Print the entire listing below word for word, excluding its pictures.

____ Data

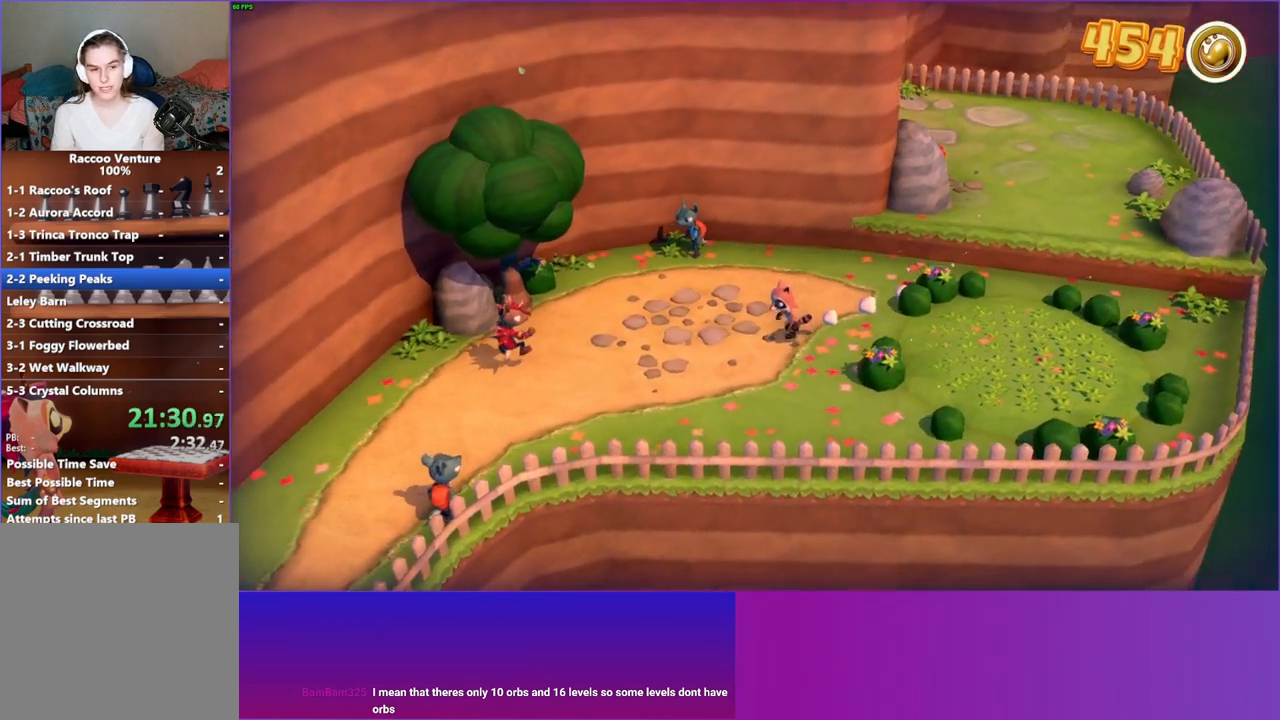
{"buttons": [], "left_stick": "down-left", "right_stick": "center", "events": []}
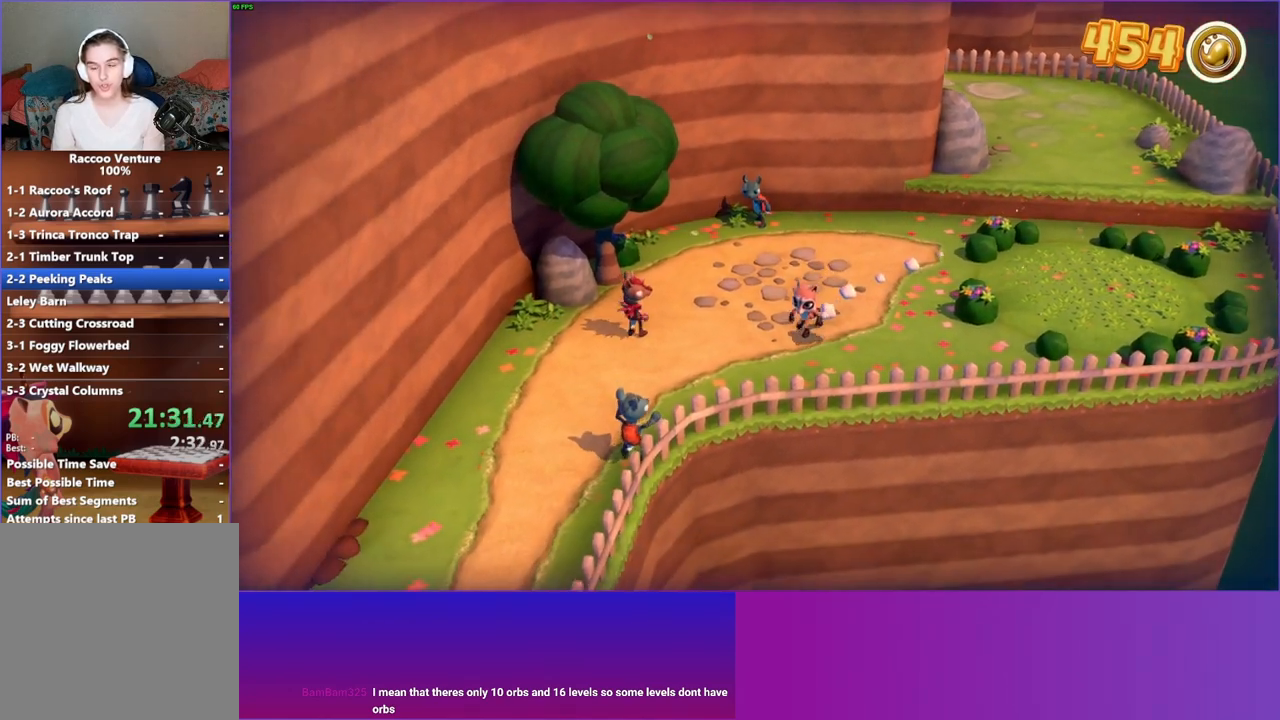
{"buttons": ["A"], "left_stick": "down-left", "right_stick": "center", "events": [[350, "A", "down"]]}
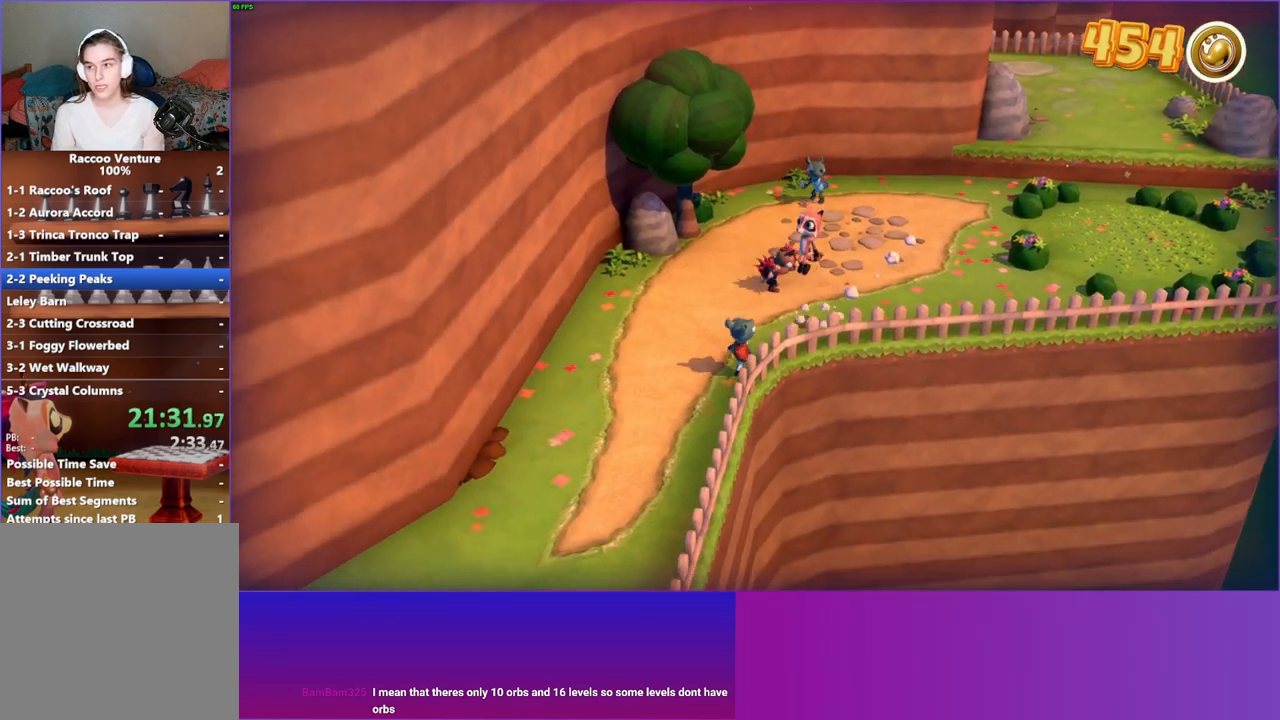
{"buttons": ["Y"], "left_stick": "down-left", "right_stick": "center", "events": [[300, "A", "up"], [467, "Y", "down"]]}
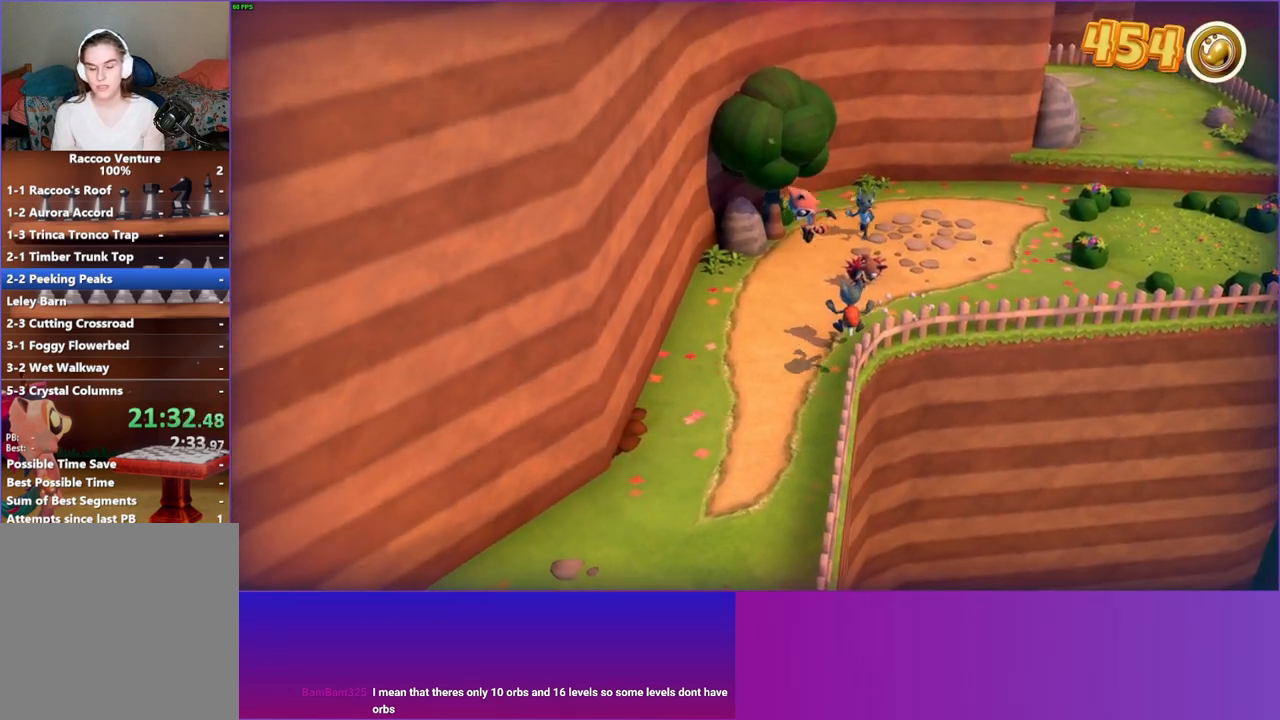
{"buttons": [], "left_stick": "down-left", "right_stick": "center", "events": [[133, "Y", "up"]]}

________

## Task response
{"buttons": [], "left_stick": "down-left", "right_stick": "center", "events": []}
{"buttons": ["A"], "left_stick": "down-left", "right_stick": "center", "events": [[350, "A", "down"]]}
{"buttons": ["Y"], "left_stick": "down-left", "right_stick": "center", "events": [[300, "A", "up"], [467, "Y", "down"]]}
{"buttons": [], "left_stick": "down-left", "right_stick": "center", "events": [[133, "Y", "up"]]}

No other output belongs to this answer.